The moist, salt-laden breeze fanned their hot faces gratefully. The musical tap-tap of the waves against the side of the ship came to them as from a great distance, and even the voices and laughter of the passengers seemed, somehow, strangely remote.
The stranger brought his gaze back to them with an effort, as he said, wearily, “Monsieur, I am tired—you cannot know how much. But I had not meant to bore you with my so selfish perplexities——”
“Sometimes to tell our troubles is half the cure,” Mrs. Payton suggested, gently.
“You are very—good,” murmured the stranger, gratefully. “If you are sure it will not tire——”
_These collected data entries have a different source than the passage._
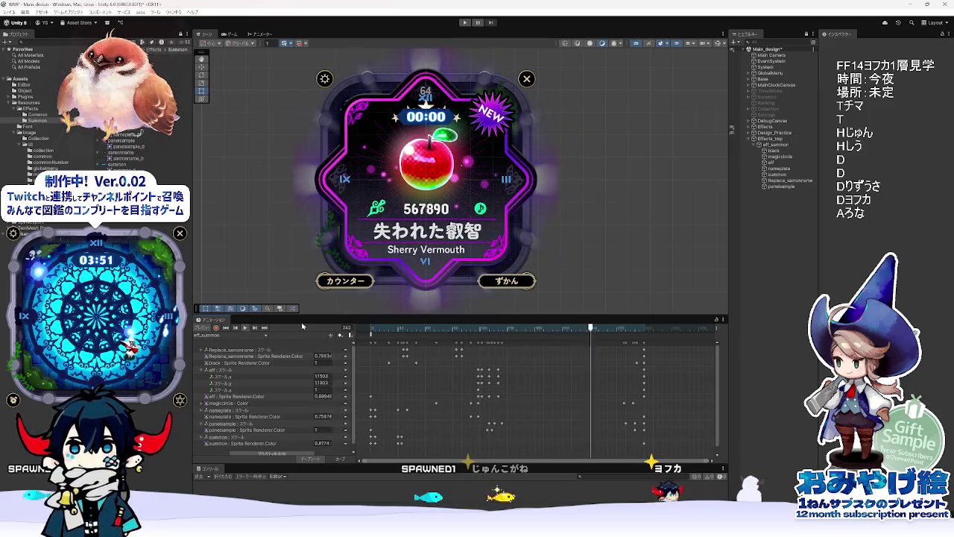
mouse_move(623, 333)
mouse_down()
mouse_move(510, 373)
mouse_move(647, 389)
mouse_move(622, 395)
mouse_up()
Then at their vigorous denials, he proceeded, in his low, even voice: “Sometimes I have felt the great necessity of telling all to some one—some one who would understand. If I did not, I felt I should go mad.” He passed his hand over his eyes with an infinitely weary gesture.
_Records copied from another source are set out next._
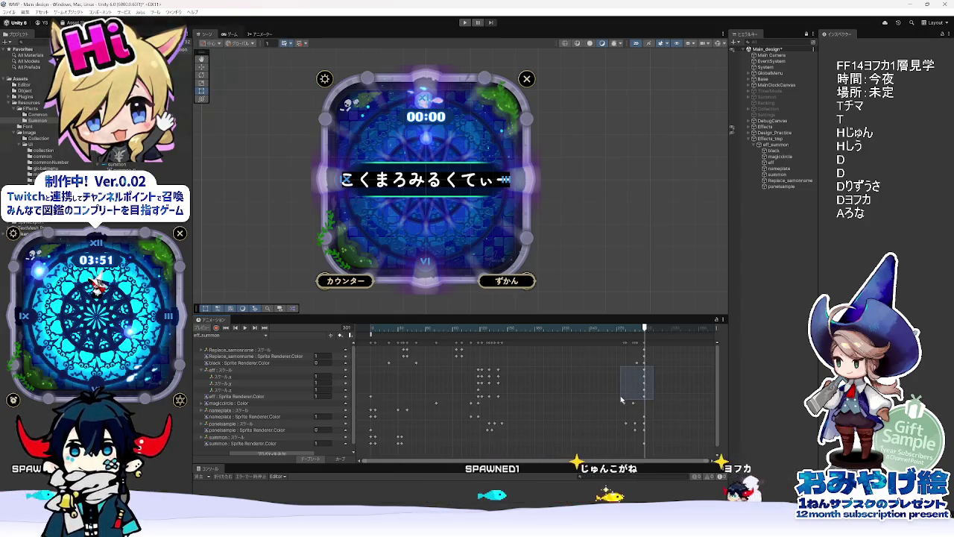
scroll(637, 384, right, 2)
mouse_move(636, 328)
mouse_down()
mouse_move(607, 339)
mouse_move(630, 343)
mouse_move(608, 366)
mouse_move(620, 369)
mouse_move(578, 373)
mouse_move(628, 379)
mouse_move(568, 380)
mouse_move(639, 389)
mouse_move(552, 336)
mouse_move(438, 333)
mouse_up()
click(201, 370)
“You see, my father and I, we had long been estranged. Not even in my earliest childhood have I the memory of a gentle word, a fatherly pressure of the hand. So I grew to young manhood with no knowledge of a mother’s or father’s love—for my mother,” here his voice lowered, reverently, “died when I was born. My childhood was of the utmost loneliness, for my father thought the children with whom I wished to associate were too far beneath me in social station. My sole companion was the old dame who took care of the house—the one person in the world of whom my father seemed to have fear. So the miserable years dragged by. When I had just begun to make some 87 plans by which I might escape from this dungeon they so falsely called my home—just at the time I was most despairing—like a joyful, radiant rift of sunlight in a clouded sky, came—my Jeanette. Oh, if you could but see her!”
Under cover of the dark the girls’ hands sought and clasped convulsively, but no one spoke.
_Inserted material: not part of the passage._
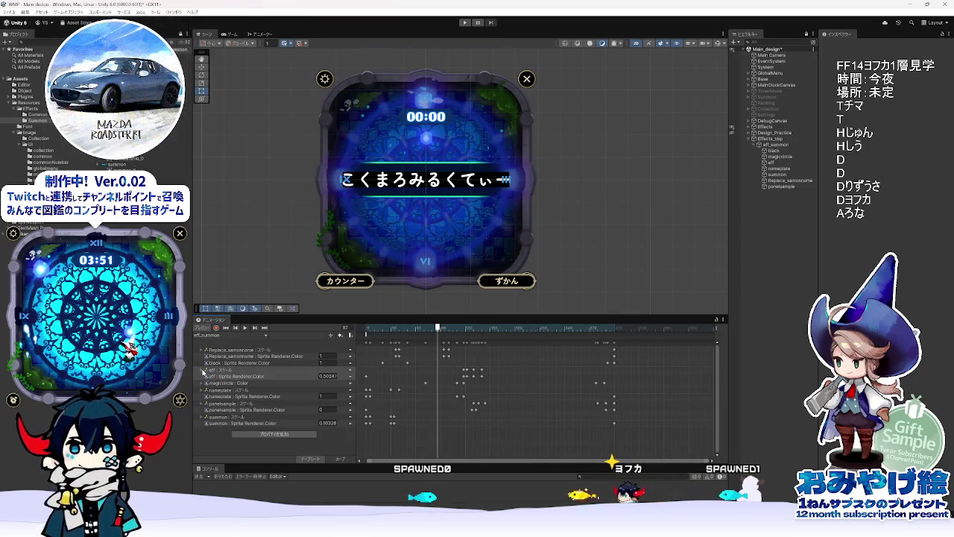
Step: Select the nameplate and eff tracks, then Replace_samonname : Scale, and scrub to the apple card reveal
click(241, 391)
“I cannot attempt to describe one so gay, so beautiful, so lovely. She seemed like a spirit from another world—a far dearer, happier world than I had ever thought to exist. Ah, how I loved her, and she—ah, she loved me, and for a while we were, oh, Monsieur, so divinely, so unthinkably happy——” His voice broke and again his gaze wandered dreamily out into the night.
“And who was the girl?” Lucile prompted, eagerly.
“Ah, Mademoiselle, that was the rock upon which all our dreams were wrecked. My father would but reply sourly to any question I might venture that my fair Jeanette was the ward of a friend who, on his death-bed, had bequeathed her to his clemency—the fool!”